**Supplied text:**
2018-10-06 00:14:02 -04:00
Avery Pennarun
61d35d3972 redo-whichdo: a command that explains the .do search path for a target.
For example:

$ redo-whichdo a/b/c/.x.y

- a/b/c.x.y.do
- a/b/default.x.y.do
- a/b/default.y.do
- a/b/default.do
- a/default.x.y.do
- a/default.y.do
- a/default.do
- default.x.y.do
- default.y.do
+ default.do
1 a/b/c.x.y
2 a/b/c.x.y

Lines starting with '-' mean a potential .do file that did not exist,
so we moved onto the next choice (but consider using redo-ifcreate in
case it gets created).  '+' means the .do file we actually chose.  '1'
and '2' are the $1 and $2 to pass along to the given .do file if you want to
call it for the given target.

(The output format is a little weird to make sure it's parseable with
sh 'read x y' calls, even when filenames contain spaces or special
characters.)
2018-10-04 20:20:53 -04:00
Avery Pennarun
21f88094d5 Change definitions of $1,$2,$3 to match djb's redo.

**Raw data:**

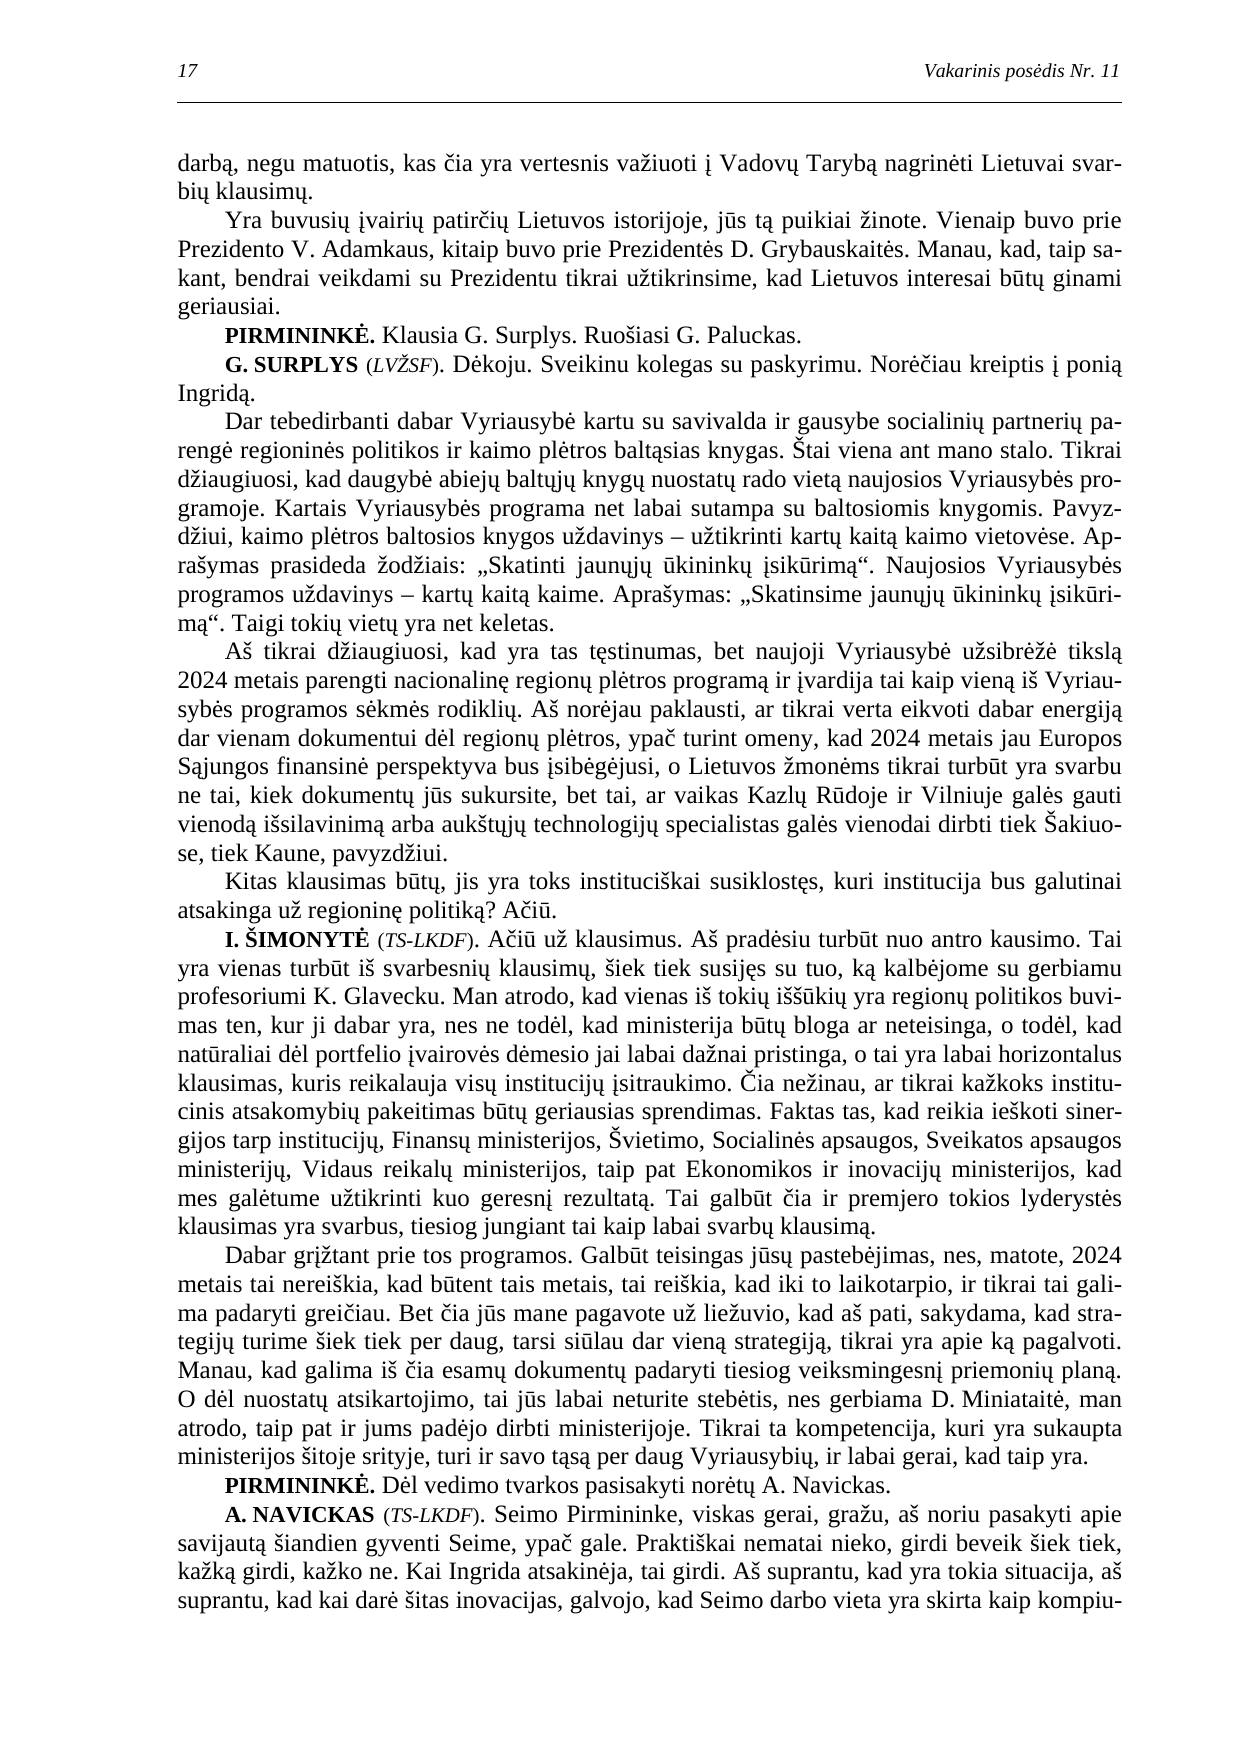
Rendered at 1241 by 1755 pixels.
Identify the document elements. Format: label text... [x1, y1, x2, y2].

text Dar te­be­dir­ban­ti da­bar Vy­riau­sy­bė kar­tu su sa­vi­val­da ir gau­sy­be so­cia­li­nių part­ne­rių pa­ren­gė re­gio­ni­nės po­li­ti­kos ir kai­mo plėt­ros bal­tą­sias kny­gas. Štai vie­na ant ma­no sta­lo. Tik­rai džiau­giuo­si, kad dau­gy­bė abie­jų bal­tų­jų kny­gų nuo­sta­tų ra­do vie­tą nau­jo­sios Vy­riau­sy­bės pro­gra­mo­je. Kar­tais Vy­riau­sy­bės pro­gra­ma net la­bai su­tam­pa su bal­to­sio­mis kny­go­mis. Pa­vyz­džiui, kai­mo plėt­ros bal­to­sios kny­gos už­da­vi­nys – už­tik­rin­ti kar­tų kai­tą kai­mo vie­to­vė­se. Ap­ra­šy­mas pra­si­de­da žo­džiais: „Ska­tin­ti jau­nų­jų ūki­nin­kų įsi­kū­ri­mą“. Nau­jo­sios Vy­riau­sy­bės pro­gra­mos už­da­vi­nys – kar­tų kai­tą kai­me. Ap­ra­šy­mas: „Ska­tin­si­me jau­nų­jų ūki­nin­kų įsi­kū­ri­mą“. Tai­gi to­kių vie­tų yra net ke­le­tas. [177, 406, 1122, 636]
text PIRMININKĖ. Klau­sia G. Sur­plys. Ruo­šia­si G. Pa­luc­kas. [177, 320, 1122, 349]
text Aš tik­rai džiau­giuo­si, kad yra tas tęs­ti­nu­mas, bet nau­jo­ji Vy­riau­sy­bė už­si­brė­žė tiks­lą 2024 me­tais pa­reng­ti na­cio­na­li­nę re­gio­nų plėt­ros pro­gra­mą ir įvar­di­ja tai kaip vie­ną iš Vy­riau­sy­bės pro­gra­mos sėk­mės ro­dik­lių. Aš no­rė­jau pa­klaus­ti, ar tik­rai ver­ta eik­vo­ti da­bar ener­gi­ją dar vie­nam do­ku­men­tui dėl re­gio­nų plėt­ros, ypač tu­rint ome­ny, kad 2024 me­tais jau Eu­ro­pos Są­jun­gos fi­nan­si­nė per­spek­ty­va bus įsi­bė­gė­ju­si, o Lie­tu­vos žmo­nėms tik­rai tur­būt yra svar­bu ne tai, kiek do­ku­men­tų jūs su­kur­si­te, bet tai, ar vai­kas Kaz­lų Rū­do­je ir Vil­niu­je ga­lės gau­ti vie­no­dą iš­si­la­vi­ni­mą ar­ba aukš­tų­jų tech­no­lo­gi­jų spe­cia­lis­tas ga­lės vie­no­dai dirb­ti tiek Ša­kiuo­se, tiek Kau­ne, pa­vyz­džiui. [177, 636, 1122, 866]
text Yra bu­vu­sių įvai­rių pa­tir­čių Lie­tu­vos is­to­ri­jo­je, jūs tą pui­kiai ži­no­te. Vie­naip bu­vo prie Pre­zi­den­to V. Adam­kaus, ki­taip bu­vo prie Pre­zi­den­tės D. Gry­baus­kai­tės. Ma­nau, kad, taip sa­kant, ben­drai veik­da­mi su Pre­zi­den­tu tik­rai už­tik­rin­si­me, kad Lie­tu­vos in­te­re­sai bū­tų gi­na­mi ge­riau­siai. [177, 205, 1122, 320]
text I. ŠIMONYTĖ (TS-LKDF). Ačiū už klau­si­mus. Aš pra­dė­siu tur­būt nuo an­tro kau­si­mo. Tai yra vie­nas tur­būt iš svar­bes­nių klau­si­mų, šiek tiek su­si­jęs su tuo, ką kal­bė­jo­me su ger­bia­mu pro­fe­so­riu­mi K. Gla­vec­ku. Man at­ro­do, kad vie­nas iš to­kių iš­šū­kių yra re­gio­nų po­li­ti­kos bu­vi­mas ten, kur ji da­bar yra, nes ne to­dėl, kad mi­nis­te­ri­ja bū­tų blo­ga ar ne­tei­sin­ga, o to­dėl, kad na­tū­ra­liai dėl port­fe­lio įvai­ro­vės dė­me­sio jai la­bai daž­nai pri­stin­ga, o tai yra la­bai ho­ri­zon­ta­lus klau­si­mas, ku­ris rei­ka­lau­ja vi­sų ins­ti­tu­ci­jų įsi­trau­ki­mo. Čia ne­ži­nau, ar tik­rai kaž­koks ins­ti­tu­ci­nis at­sa­ko­my­bių pa­kei­ti­mas bū­tų ge­riau­sias spren­di­mas. Fak­tas tas, kad rei­kia ieš­ko­ti si­ner­gi­jos tarp ins­ti­tu­ci­jų, Fi­nan­sų mi­nis­te­ri­jos, Švie­ti­mo, So­cia­li­nės ap­sau­gos, Svei­ka­tos ap­sau­gos mi­nis­te­ri­jų, Vi­daus rei­ka­lų mi­nis­te­ri­jos, taip pat Eko­no­mi­kos ir ino­va­ci­jų mi­nis­te­ri­jos, kad mes ga­lė­tu­me už­tik­rin­ti kuo ge­res­nį re­zul­ta­tą. Tai gal­būt čia ir prem­je­ro to­kios ly­de­rys­tės klau­si­mas yra svar­bus, tie­siog jun­giant tai kaip la­bai svar­bų klau­si­mą. [177, 924, 1122, 1240]
text Da­bar grįž­tant prie tos pro­gra­mos. Gal­būt tei­sin­gas jū­sų pa­ste­bė­ji­mas, nes, ma­to­te, 2024 me­tais tai ne­reiš­kia, kad bū­tent tais me­tais, tai reiš­kia, kad iki to lai­ko­tar­pio, ir tik­rai tai ga­li­ma pa­da­ry­ti grei­čiau. Bet čia jūs ma­ne pa­ga­vo­te už lie­žu­vio, kad aš pa­ti, sa­ky­da­ma, kad stra­te­gi­jų tu­ri­me šiek tiek per daug, tar­si siū­lau dar vie­ną stra­te­gi­ją, tik­rai yra apie ką pa­gal­vo­ti. Ma­nau, kad ga­li­ma iš čia esa­mų do­ku­men­tų pa­da­ry­ti tie­siog veiks­min­ges­nį prie­mo­nių pla­ną. O dėl nuo­sta­tų at­si­kar­to­ji­mo, tai jūs la­bai ne­tu­ri­te ste­bė­tis, nes ger­bia­ma D. Mi­nia­tai­tė, man at­ro­do, taip pat ir jums pa­dė­jo dirb­ti mi­nis­te­ri­jo­je. Tik­rai ta kom­pe­ten­ci­ja, ku­ri yra su­kaup­ta mi­nis­te­ri­jos ši­to­je sri­ty­je, tu­ri ir sa­vo tą­są per daug Vy­riau­sy­bių, ir la­bai ge­rai, kad taip yra. [177, 1240, 1122, 1470]
text dar­bą, ne­gu ma­tuo­tis, kas čia yra ver­tes­nis va­žiuo­ti į Va­do­vų Ta­ry­bą nag­ri­nė­ti Lie­tu­vai svar­bių klau­si­mų. [177, 148, 1122, 205]
text G. SURPLYS (LVŽSF). Dė­ko­ju. Svei­ki­nu ko­le­gas su pa­sky­ri­mu. No­rė­čiau kreip­tis į po­nią In­gri­dą. [177, 349, 1122, 406]
text Ki­tas klau­si­mas bū­tų, jis yra toks ins­ti­tu­ciš­kai su­si­klos­tęs, ku­ri ins­ti­tu­ci­ja bus ga­lu­ti­nai at­sa­kin­ga už re­gio­ni­nę po­li­ti­ką? Ačiū. [177, 866, 1122, 924]
text PIRMININKĖ. Dėl ve­di­mo tvar­kos pa­si­sa­ky­ti no­rė­tų A. Na­vic­kas. [177, 1470, 1122, 1499]
text A. NAVICKAS (TS-LKDF). Sei­mo Pir­mi­nin­ke, vis­kas ge­rai, gra­žu, aš no­riu pa­sa­ky­ti apie sa­vi­jau­tą šian­dien gy­ven­ti Sei­me, ypač ga­le. Prak­tiš­kai ne­ma­tai nie­ko, gir­di be­veik šiek tiek, kaž­ką gir­di, kaž­ko ne. Kai In­gri­da at­sa­ki­nė­ja, tai gir­di. Aš su­pran­tu, kad yra to­kia si­tu­a­ci­ja, aš su­pran­tu, kad kai da­rė ši­tas ino­va­ci­jas, gal­vo­jo, kad Sei­mo dar­bo vie­ta yra skir­ta kaip kom­piu­ [177, 1499, 1122, 1614]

**Jobs:**
**1.** Please list every prefix symbol whose meaning the redo-whichdo commit message explains.
**2.** In the redo-whichdo commit message, which .do file does the example end up choosing?
You won't need the lines for anything here.

**Results by task:**
**1.** -, +, 1, 2

**2.** default.do